Monday, May 18, 2015

Programming using VIM editor

There would be some cases, where we need to change source on the host machines and run them. For those instances, VIM (VI - improved) is very good editor to make use of. As we are most used to modern GUI editors, we may find it difficult to use the terminal. We can make best use of terminal using some tips and tricks. I will try to explain what i generally use.

Syntax Highlighting

We do make mistakes/typos when typing, so better to use syntax highlighting to make sure that we are typing the right command/keyword/phrase etc. Syntax highlighting is simple enough in VIM. Use the following commands to set that. Open VIM (empty or with any java/c file) and type
:syntax on
VIM detects the language automatically, but if you would like to change the language, use syn variable to set the preference (java or xml etc). See some samples below on how to use
:set syn=java
:set syn=xml
If you are using a terminal, syntax highlighting may not work for you, unless you set your term variable to ansi
:set term=ansi
You may need to add this in your .vimrc file (exists in $HOME directory. If not exists, create it) to default it for all the files opened by VIM.

Color-Schemes

Syntax highlighting will be shown with default color schemes.
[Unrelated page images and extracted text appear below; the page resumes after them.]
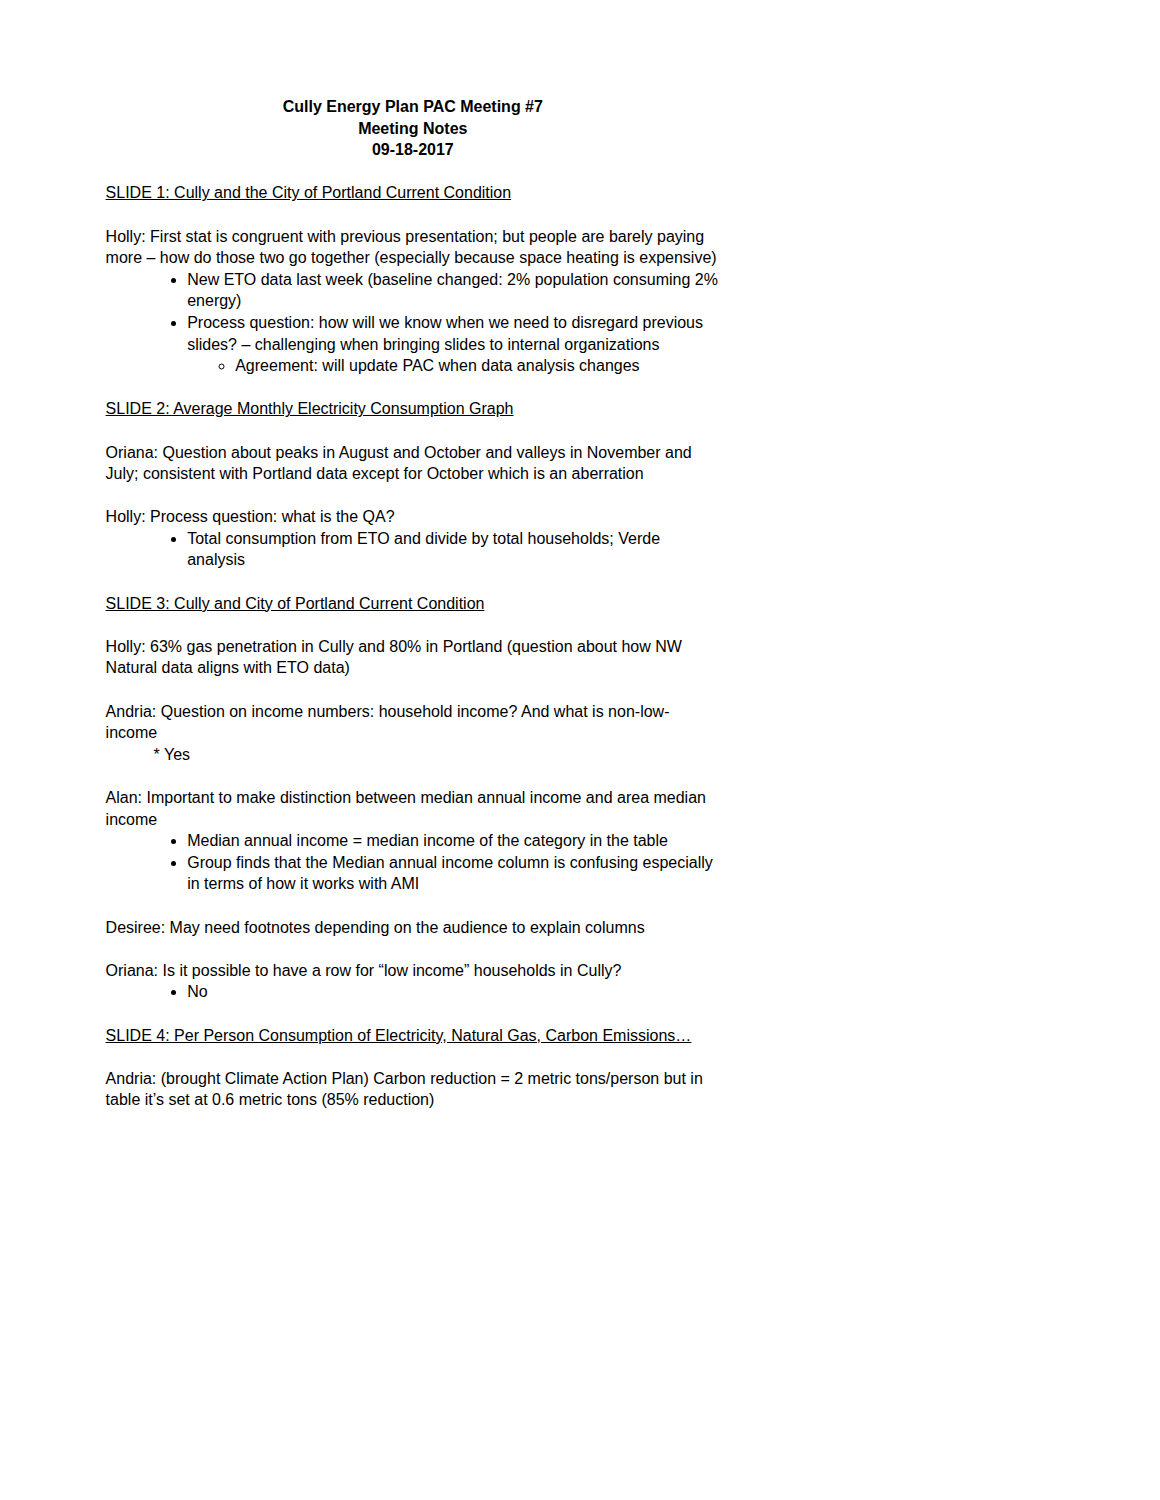Cully Energy Plan PAC Meeting #7 Meeting Notes 09-18-2017
SLIDE 1: Cully and the City of Portland Current Condition
Holly: First stat is congruent with previous presentation; but people are barely paying more – how do those two go together (especially because space heating is expensive)
New ETO data last week (baseline changed: 2% population consuming 2% energy)
Process question: how will we know when we need to disregard previous slides? – challenging when bringing slides to internal organizations
Agreement: will update PAC when data analysis changes
SLIDE 2: Average Monthly Electricity Consumption Graph
Oriana: Question about peaks in August and October and valleys in November and July; consistent with Portland data except for October which is an aberration
Holly: Process question: what is the QA?
Total consumption from ETO and divide by total households; Verde analysis
SLIDE 3: Cully and City of Portland Current Condition
Holly: 63% gas penetration in Cully and 80% in Portland (question about how NW Natural data aligns with ETO data)
Andria: Question on income numbers: household income? And what is non-low-income
* Yes
Alan: Important to make distinction between median annual income and area median income
Median annual income = median income of the category in the table
Group finds that the Median annual income column is confusing especially in terms of how it works with AMI
Desiree: May need footnotes depending on the audience to explain columns
Oriana: Is it possible to have a row for “low income” households in Cully?
No
SLIDE 4: Per Person Consumption of Electricity, Natural Gas, Carbon Emissions…
Andria: (brought Climate Action Plan) Carbon reduction = 2 metric tons/person but in table it’s set at 0.6 metric tons (85% reduction)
There are few color schemes available by vim by default, you can switch the color shown on the highlighting. use colorscheme keyword.
:colorscheme <color-scheme-name>
You can download the color schemes available on web and place in your vim colors directory. Generally it will be at $HOME/.vim/colors. You can download the color-schemes from from github, and install. Copy the downloaded files into .vim/colors (in $HOME), if not exists - create it, and copy all the colors to colors folder.
If want to default the syntax highlighting and color schemes defaulted when you open VIM, simply put all the commands into .vimrc files in your home directory.
See one sample below
set term=ansi
syntax on

colorscheme eclipse

Compile and Run

To run your program, you can use the compile or execute command prefixed with :! inside VIM editor. See sample below. Open vim and write the code and compile using
:!javac Sample.java
When you run the command, a new screen will be opened with the javac command output (Compilation errors/success of compilation). Once the compilation is successful, run the program using the following command.
:!java Sample
  • Note: Just a point to note, javac and java should be in PATH variable to be recognized. 
But it will be too cumbersome to type the same command multiple times, if any compilation errors, you have two options to make it simple and easy. 

QuickRun plugin

As VIM allows to add plugins, there is a plugin QuickRun which compiles and run a program in one go. Download the plugin at github. Follow the installation instructions (just copy the mentioned files to your vim plugins directory - $HOME/.vim/plugins). Once installed, you can run your program by the command QucikRun. Open your program and execute the command
:QuickRun
This will compile and run the program and output will be shown by splitting the screen. QuickRun supports few programming languages by default and it recognizes based on the file type (See documentation for more details).

MakePrg command

If you wouldn't like to install a plugin, or if the plugin doesn't support the programming language that you are working on, then you can use makeprg command to compile your program.
Edit .vimrc file in your $HOME directory to include the following lines (I am giving an example on how to use javac command in makeprg)
"Compiling Java Code
autocmd Filetype java set makeprg=javac\ %
set errorformat=%A%f:%l:\ %m,%-Z%p^,%-C%.%#
map <F9> :make<Return>:copen<Return>
map <F10> :cprevious<Return>
map <F11> :cnext<Return>
By doing this, you are mapping some of the control characters to default compile command (i.e. make). What we are doing in the above lines are
  • Setting the detault make program to use the command javac
  • Mapping F9 (Function-9) key to compile the java code and return to the current window without any prompt.
  • If any compilation error,
    • use F11 to see the next error message (printed in the given error-format).
    • use F10 to see the previous error message (printed in the given error-format).
How to use
Open the program using vim, write the code and compile using by pressing F9. To navigate through the errors, use F10 and F11.
Using this, you can only compile your code, it doesn't execute (Of course javac doesn't execute your java program). Use :!java command from the vim editor to execute the compiled program (as mentioned in the starting of the post), or instead use the java command on the command line (after exiting from vim editor). 

Hope this post helped you with the commands. Happy Learning!!!